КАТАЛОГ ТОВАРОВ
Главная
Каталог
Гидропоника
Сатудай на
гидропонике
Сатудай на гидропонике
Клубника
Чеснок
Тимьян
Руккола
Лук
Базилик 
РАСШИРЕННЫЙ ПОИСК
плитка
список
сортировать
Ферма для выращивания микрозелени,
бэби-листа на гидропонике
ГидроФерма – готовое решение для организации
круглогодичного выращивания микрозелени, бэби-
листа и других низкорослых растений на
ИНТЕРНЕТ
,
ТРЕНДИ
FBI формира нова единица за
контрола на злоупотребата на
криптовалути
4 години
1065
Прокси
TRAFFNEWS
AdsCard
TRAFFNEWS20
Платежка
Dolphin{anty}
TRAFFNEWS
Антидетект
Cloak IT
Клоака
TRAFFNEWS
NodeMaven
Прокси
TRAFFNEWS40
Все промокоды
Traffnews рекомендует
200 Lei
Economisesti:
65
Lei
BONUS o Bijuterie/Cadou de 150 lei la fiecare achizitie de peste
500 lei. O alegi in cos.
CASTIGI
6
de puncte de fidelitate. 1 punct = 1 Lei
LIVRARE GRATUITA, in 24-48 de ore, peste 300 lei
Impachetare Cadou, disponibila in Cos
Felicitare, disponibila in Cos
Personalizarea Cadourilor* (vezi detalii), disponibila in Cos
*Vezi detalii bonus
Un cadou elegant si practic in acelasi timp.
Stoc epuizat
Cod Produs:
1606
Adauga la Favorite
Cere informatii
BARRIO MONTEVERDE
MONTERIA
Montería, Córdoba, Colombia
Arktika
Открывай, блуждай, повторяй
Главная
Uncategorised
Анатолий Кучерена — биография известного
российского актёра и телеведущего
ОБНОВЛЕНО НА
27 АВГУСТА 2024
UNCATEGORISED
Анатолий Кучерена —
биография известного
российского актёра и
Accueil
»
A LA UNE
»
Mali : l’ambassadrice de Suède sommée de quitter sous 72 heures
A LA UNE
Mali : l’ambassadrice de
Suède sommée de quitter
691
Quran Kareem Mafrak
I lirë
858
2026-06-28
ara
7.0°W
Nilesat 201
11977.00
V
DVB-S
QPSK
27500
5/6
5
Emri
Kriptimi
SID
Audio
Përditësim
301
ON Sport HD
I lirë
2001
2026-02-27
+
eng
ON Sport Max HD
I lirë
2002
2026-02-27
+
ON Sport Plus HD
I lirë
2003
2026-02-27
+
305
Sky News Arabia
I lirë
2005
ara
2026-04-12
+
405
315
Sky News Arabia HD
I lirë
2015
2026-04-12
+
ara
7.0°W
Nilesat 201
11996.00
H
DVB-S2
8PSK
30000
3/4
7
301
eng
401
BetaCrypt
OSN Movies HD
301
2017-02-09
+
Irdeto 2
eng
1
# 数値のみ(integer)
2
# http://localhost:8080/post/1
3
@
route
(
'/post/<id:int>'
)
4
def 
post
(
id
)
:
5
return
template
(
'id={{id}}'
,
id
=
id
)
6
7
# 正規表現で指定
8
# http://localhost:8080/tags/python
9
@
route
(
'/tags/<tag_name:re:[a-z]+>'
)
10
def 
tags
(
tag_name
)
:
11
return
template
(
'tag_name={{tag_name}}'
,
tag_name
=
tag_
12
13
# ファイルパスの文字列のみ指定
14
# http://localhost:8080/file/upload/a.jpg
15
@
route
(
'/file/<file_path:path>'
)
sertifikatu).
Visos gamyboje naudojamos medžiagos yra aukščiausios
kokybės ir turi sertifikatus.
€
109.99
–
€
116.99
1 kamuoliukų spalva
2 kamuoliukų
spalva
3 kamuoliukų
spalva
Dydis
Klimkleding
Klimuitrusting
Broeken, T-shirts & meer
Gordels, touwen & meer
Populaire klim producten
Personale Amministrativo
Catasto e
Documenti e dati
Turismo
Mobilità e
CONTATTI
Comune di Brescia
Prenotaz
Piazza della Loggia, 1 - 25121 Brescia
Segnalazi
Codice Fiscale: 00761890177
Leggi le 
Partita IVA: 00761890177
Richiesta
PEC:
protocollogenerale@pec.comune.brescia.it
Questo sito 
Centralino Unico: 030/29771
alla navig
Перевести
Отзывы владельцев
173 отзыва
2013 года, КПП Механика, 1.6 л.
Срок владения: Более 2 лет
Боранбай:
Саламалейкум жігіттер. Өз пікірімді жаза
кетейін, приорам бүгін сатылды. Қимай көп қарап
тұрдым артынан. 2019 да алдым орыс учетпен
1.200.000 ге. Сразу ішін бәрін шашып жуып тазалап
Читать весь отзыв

- **ABOUT THIS TASK**: Using the material above, gather every line that includes "http".

- **RESPONSE AREA**:
# http://localhost:8080/post/1
# http://localhost:8080/tags/python
# http://localhost:8080/file/upload/a.jpg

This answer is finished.